You will use both integers -- which are stored in the thread local memory -- as the unique integer, and integer 2 will be incremented normally (unlocked).
This way the generation of unique integers is absolutely thread safe -- i.e., you don't have to use a atomic CPU instruction -- Interlocked.increment (which does cause hardware level performance penalties).

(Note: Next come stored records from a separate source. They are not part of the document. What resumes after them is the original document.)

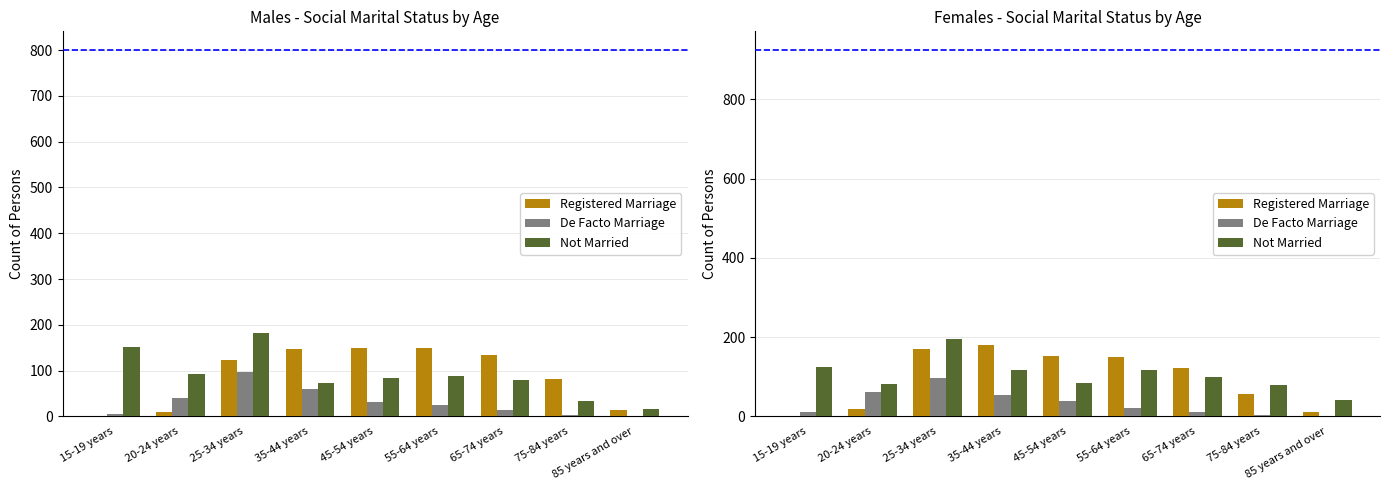

Is it true that Registered Marriage equals 6 at 20-24 years?

False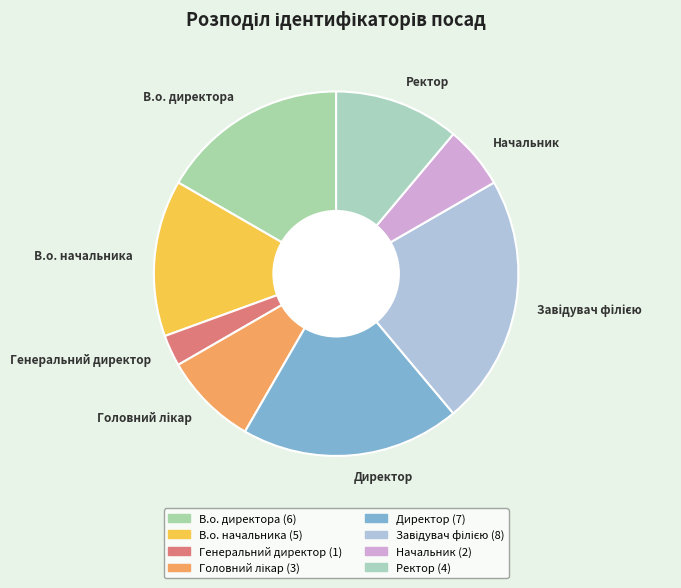

The В.о. начальника slice represents 3% of the pie. True or false?

False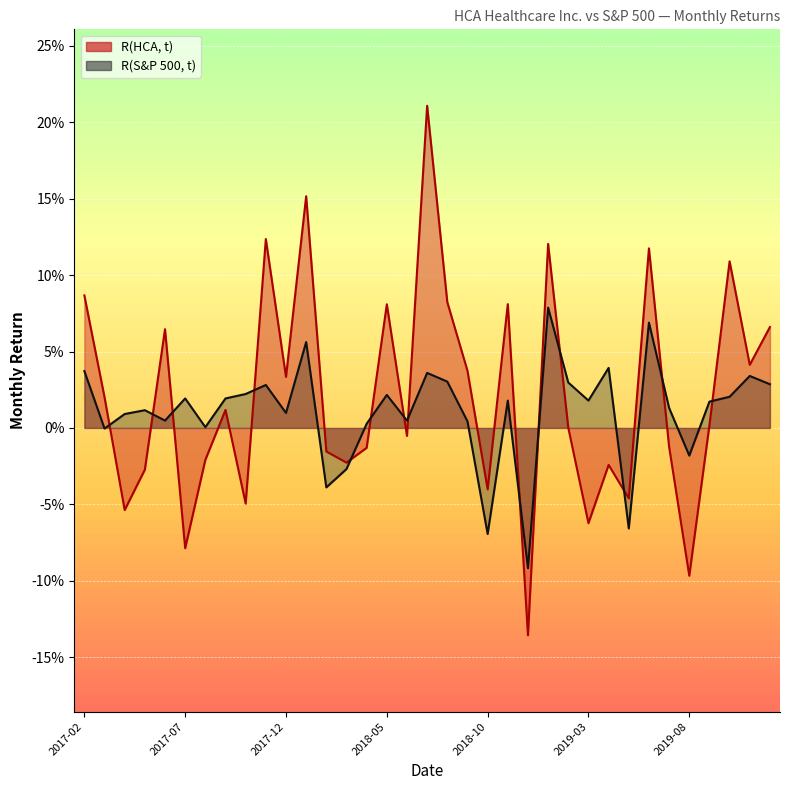

Is the value of R(HCA, t) at 2019-11 greater than the value of R(S&P 500, t) at 2017-11?

Yes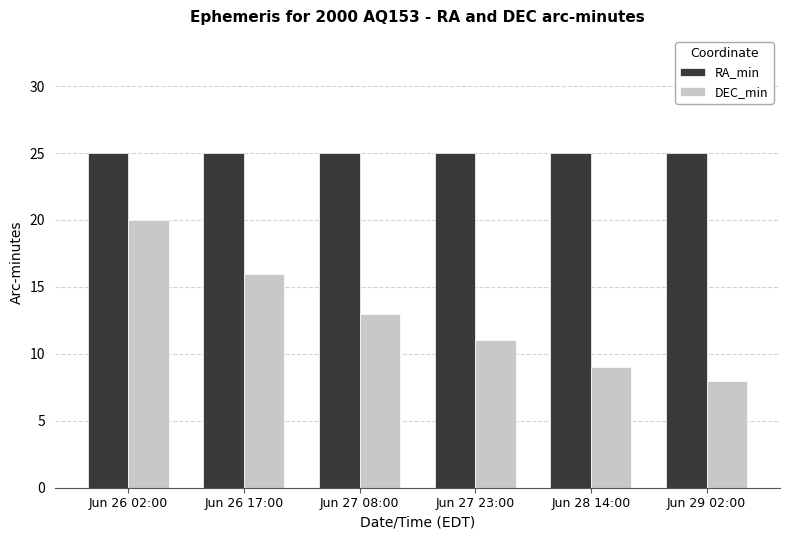

At how many categories does at least one series exceed 14?

6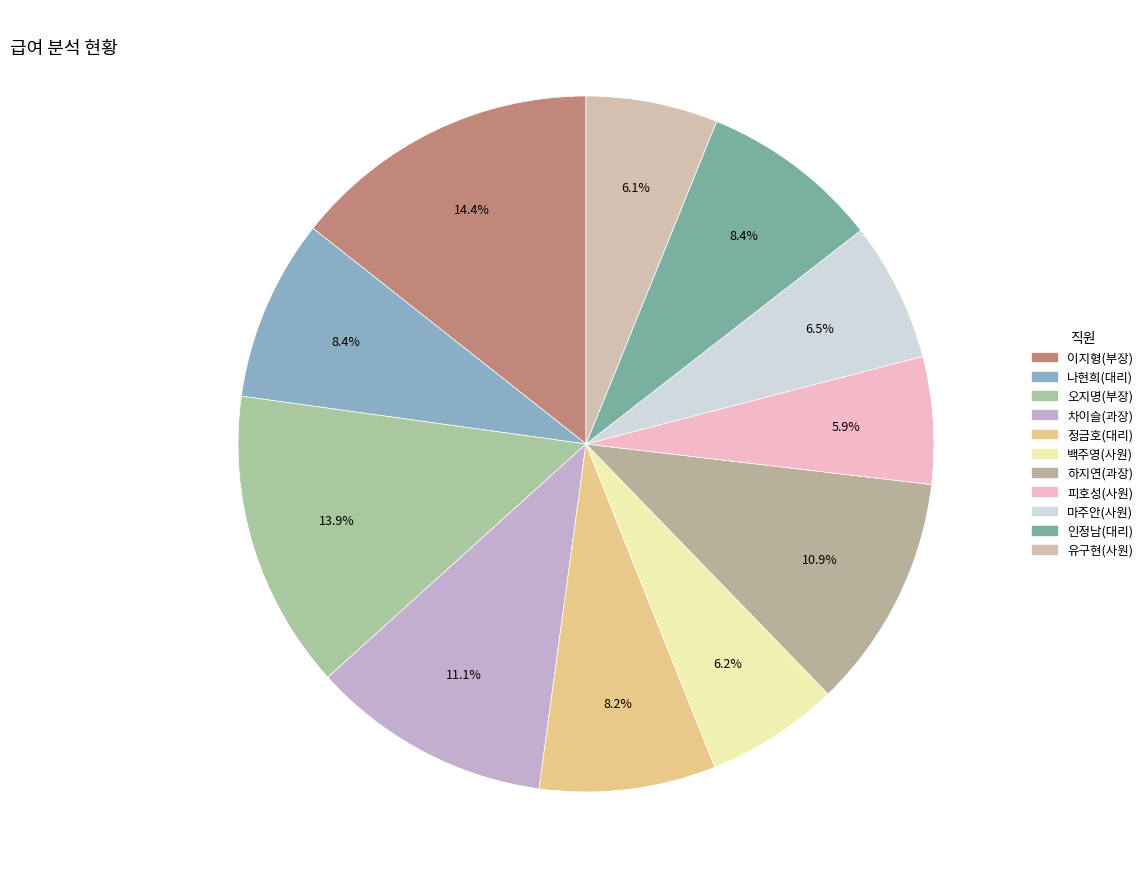

Is there a majority slice in this chart?

No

-- edit : cache coherence --
from :
Cache Coherence
To decrease time required for memory access different caches are
  used: recently accessed memory
  duplicated in CPU cache which is
  significantly faster than common
  memory. Future access to the same
  address will use data saved in cache,
  decreasing fetch time. The problems
  appear in SMP (symmetric
  multiprocessing) systems, where there
  are several processors have own cache
  memory: when one processor changes
  variable in memory region, used by
  several processors simultaneously, it
  actually changes own copy of a
  variable, located in cache, while
  shared variable still has original
  value. This problem could not be
  solved by using volatile keyword on a
  shared variable, since this will only
  guarantee that write-to-memory
  instruction will present in resulting
  program, but operations related to
  cache are still not specified. Of
  course, it is possible to disable CPU
  cache, mapping memory as no-cache
  (PAGE_NOCACHE protection flag in
  VirtualAlloc() Win32 API function),
  but along with significant slowdown
  this imposes some limitations: for
  example, interlocked instructions may
  raise hardware exception on no-cache
  memory.
For correct work of SMP systems data which is stored in cache of more
  than one processor should be the same
  in all caches. This means that CPU
  caches must be synchronized (kept
  coherent) at a hardware level**. But it
  is important to note that cache
  synchronization (flow of cache
  coherency traffic) is made
  asynchronously with program execution:**
  when one CPU changes value of a shared
  variable another CPU temporarily
  observes old value. This means CPU
  continues execution without waiting
  for cache coherency operation to be
  completed. Furthermore, if two
  variables (a then b) were changed by
  first CPU, another CPU could observe
  that b has changed earlier than a.
Interlocked instructions have considerable differences on this
  point. Exactly, interlocked
  instruction is a command to make
  something directly on a physical
  memory under a locked bus. This means
  that caches inconsistency does not
  affects programs where shared
  variables are accessed with only
  interlocked instructions (note that
  both processes, that who reads a
  variable and that writes to it, should
  use interlocked instructions).
-- edit : Further clarrification:  --
Under your current design Interlocked increment is indeed your best bet, but it is far from ideal. Your CPU has a VERY FAST cache onchip (often clocked at the same speed as the CPU). If you have memory local to your thread it will be pulled into the CPU your thread is on which means your CPU won't have to go to main memory and it can fly at full-speed.
If you use interlocked increment your CPU will have to 
- lock the bus.
 
- Increase the 32-bit word.
 
- release the bus. 
 
You can do without this. I might appear to be acting pedantic, as the overhead might only be a 100% decrease in relative performance. However in a industrial server app with a 4 physical CPU's and 16 cores with this UID generator firing on every request... trust you me, your bus will be screwed. Micro-optimization is an important area in programming, especially as we are scaling horizontally now.